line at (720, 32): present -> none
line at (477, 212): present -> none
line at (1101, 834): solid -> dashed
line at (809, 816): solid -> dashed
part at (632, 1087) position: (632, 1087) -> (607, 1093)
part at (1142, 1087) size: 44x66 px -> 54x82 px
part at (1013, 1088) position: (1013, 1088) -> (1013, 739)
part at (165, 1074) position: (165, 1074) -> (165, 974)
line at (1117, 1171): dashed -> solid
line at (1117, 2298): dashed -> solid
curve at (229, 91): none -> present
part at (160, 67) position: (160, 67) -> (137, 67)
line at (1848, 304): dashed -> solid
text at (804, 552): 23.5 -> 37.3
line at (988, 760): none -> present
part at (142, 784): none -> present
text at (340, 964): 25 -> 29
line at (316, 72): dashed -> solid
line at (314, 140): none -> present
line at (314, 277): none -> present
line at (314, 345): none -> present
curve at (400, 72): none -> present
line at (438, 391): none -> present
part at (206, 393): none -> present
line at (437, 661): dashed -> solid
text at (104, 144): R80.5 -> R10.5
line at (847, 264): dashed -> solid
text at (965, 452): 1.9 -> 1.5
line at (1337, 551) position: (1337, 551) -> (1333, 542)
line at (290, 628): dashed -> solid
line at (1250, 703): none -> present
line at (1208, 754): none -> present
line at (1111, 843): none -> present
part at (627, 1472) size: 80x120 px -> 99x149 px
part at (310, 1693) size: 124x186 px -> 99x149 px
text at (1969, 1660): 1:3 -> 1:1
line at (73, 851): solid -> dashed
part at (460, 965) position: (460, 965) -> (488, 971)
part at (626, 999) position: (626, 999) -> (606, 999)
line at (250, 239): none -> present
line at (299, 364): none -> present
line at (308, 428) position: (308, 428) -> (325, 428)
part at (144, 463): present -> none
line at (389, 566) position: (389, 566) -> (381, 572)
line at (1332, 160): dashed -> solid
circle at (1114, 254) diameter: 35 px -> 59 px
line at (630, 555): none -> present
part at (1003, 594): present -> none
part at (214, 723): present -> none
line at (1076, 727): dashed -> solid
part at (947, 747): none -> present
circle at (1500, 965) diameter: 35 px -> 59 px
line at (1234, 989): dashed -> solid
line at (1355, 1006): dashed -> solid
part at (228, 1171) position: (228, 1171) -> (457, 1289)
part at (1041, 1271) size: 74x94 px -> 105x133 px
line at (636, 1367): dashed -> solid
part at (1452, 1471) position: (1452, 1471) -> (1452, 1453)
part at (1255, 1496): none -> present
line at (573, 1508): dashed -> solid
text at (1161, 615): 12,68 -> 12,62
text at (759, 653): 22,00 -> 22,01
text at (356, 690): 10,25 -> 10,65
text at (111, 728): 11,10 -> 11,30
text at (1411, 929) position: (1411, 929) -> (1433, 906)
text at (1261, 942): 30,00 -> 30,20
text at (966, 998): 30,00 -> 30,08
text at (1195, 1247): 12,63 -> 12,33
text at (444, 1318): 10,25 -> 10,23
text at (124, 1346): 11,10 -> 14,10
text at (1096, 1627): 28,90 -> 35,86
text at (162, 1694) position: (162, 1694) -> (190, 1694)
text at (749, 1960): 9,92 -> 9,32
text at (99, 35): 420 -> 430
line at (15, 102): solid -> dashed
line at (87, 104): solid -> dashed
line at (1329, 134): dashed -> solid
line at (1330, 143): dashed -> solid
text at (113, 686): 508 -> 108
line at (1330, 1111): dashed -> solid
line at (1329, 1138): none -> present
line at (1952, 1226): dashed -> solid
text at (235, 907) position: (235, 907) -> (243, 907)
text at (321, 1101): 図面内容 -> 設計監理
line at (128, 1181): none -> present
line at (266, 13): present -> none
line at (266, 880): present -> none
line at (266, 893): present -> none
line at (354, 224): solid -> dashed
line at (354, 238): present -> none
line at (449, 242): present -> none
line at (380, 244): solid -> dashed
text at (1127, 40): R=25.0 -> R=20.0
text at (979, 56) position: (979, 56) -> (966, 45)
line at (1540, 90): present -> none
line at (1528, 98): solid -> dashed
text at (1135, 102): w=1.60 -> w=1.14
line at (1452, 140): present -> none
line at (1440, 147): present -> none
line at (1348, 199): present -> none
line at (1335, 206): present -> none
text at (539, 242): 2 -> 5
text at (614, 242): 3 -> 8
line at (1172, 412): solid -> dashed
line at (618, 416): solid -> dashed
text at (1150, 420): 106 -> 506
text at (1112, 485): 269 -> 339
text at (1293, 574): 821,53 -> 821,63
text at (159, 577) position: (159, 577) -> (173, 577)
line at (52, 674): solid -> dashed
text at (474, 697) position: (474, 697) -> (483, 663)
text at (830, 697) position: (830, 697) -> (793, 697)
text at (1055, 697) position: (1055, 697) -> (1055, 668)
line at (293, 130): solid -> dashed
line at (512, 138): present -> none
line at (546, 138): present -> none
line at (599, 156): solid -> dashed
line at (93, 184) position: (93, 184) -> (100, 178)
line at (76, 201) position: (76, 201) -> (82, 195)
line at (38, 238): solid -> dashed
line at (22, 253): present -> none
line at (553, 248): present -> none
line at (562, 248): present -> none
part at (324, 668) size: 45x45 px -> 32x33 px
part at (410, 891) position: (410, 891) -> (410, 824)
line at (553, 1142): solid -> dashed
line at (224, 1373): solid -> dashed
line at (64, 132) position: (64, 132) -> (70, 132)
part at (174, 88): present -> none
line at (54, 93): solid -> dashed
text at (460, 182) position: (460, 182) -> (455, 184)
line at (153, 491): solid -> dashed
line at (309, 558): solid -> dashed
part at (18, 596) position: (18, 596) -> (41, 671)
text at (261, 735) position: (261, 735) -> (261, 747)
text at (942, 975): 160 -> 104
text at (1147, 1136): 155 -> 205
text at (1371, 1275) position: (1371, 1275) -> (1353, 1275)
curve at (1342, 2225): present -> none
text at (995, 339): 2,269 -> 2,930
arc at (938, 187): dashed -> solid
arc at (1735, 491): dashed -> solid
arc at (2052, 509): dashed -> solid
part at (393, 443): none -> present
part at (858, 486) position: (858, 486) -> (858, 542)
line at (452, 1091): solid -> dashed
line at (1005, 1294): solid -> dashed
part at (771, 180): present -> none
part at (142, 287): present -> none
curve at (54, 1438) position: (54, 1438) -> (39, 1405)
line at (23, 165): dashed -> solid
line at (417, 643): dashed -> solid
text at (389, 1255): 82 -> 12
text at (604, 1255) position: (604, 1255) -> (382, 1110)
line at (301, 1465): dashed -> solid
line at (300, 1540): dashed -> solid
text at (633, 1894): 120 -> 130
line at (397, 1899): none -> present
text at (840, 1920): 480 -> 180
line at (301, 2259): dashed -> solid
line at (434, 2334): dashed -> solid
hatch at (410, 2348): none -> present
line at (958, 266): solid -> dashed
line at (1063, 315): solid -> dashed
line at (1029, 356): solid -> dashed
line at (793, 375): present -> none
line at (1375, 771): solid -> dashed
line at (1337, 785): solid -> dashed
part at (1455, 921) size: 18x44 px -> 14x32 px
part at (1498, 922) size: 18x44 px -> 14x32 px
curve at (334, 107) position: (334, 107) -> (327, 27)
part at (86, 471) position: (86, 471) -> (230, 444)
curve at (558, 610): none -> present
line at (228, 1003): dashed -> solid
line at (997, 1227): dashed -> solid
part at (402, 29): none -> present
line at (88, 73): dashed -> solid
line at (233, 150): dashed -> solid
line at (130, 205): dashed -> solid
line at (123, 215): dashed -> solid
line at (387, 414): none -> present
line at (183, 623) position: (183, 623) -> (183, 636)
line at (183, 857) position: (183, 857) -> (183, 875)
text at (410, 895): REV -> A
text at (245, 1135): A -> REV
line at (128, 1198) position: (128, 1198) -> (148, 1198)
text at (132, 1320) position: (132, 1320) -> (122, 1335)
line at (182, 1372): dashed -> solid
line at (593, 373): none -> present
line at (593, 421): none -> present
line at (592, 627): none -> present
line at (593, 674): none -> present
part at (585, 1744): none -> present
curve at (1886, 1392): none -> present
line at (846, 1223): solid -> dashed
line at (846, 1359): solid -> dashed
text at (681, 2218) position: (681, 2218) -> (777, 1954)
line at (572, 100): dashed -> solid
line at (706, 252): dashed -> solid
+ + +
> **TO DO**: Retype, character for character, the entries starting with the first line and going on through the line with "line at (308, 428)", including both of those lines.

> **COMPLETE ANSWER**:
line at (720, 32): present -> none
line at (477, 212): present -> none
line at (1101, 834): solid -> dashed
line at (809, 816): solid -> dashed
part at (632, 1087) position: (632, 1087) -> (607, 1093)
part at (1142, 1087) size: 44x66 px -> 54x82 px
part at (1013, 1088) position: (1013, 1088) -> (1013, 739)
part at (165, 1074) position: (165, 1074) -> (165, 974)
line at (1117, 1171): dashed -> solid
line at (1117, 2298): dashed -> solid
curve at (229, 91): none -> present
part at (160, 67) position: (160, 67) -> (137, 67)
line at (1848, 304): dashed -> solid
text at (804, 552): 23.5 -> 37.3
line at (988, 760): none -> present
part at (142, 784): none -> present
text at (340, 964): 25 -> 29
line at (316, 72): dashed -> solid
line at (314, 140): none -> present
line at (314, 277): none -> present
line at (314, 345): none -> present
curve at (400, 72): none -> present
line at (438, 391): none -> present
part at (206, 393): none -> present
line at (437, 661): dashed -> solid
text at (104, 144): R80.5 -> R10.5
line at (847, 264): dashed -> solid
text at (965, 452): 1.9 -> 1.5
line at (1337, 551) position: (1337, 551) -> (1333, 542)
line at (290, 628): dashed -> solid
line at (1250, 703): none -> present
line at (1208, 754): none -> present
line at (1111, 843): none -> present
part at (627, 1472) size: 80x120 px -> 99x149 px
part at (310, 1693) size: 124x186 px -> 99x149 px
text at (1969, 1660): 1:3 -> 1:1
line at (73, 851): solid -> dashed
part at (460, 965) position: (460, 965) -> (488, 971)
part at (626, 999) position: (626, 999) -> (606, 999)
line at (250, 239): none -> present
line at (299, 364): none -> present
line at (308, 428) position: (308, 428) -> (325, 428)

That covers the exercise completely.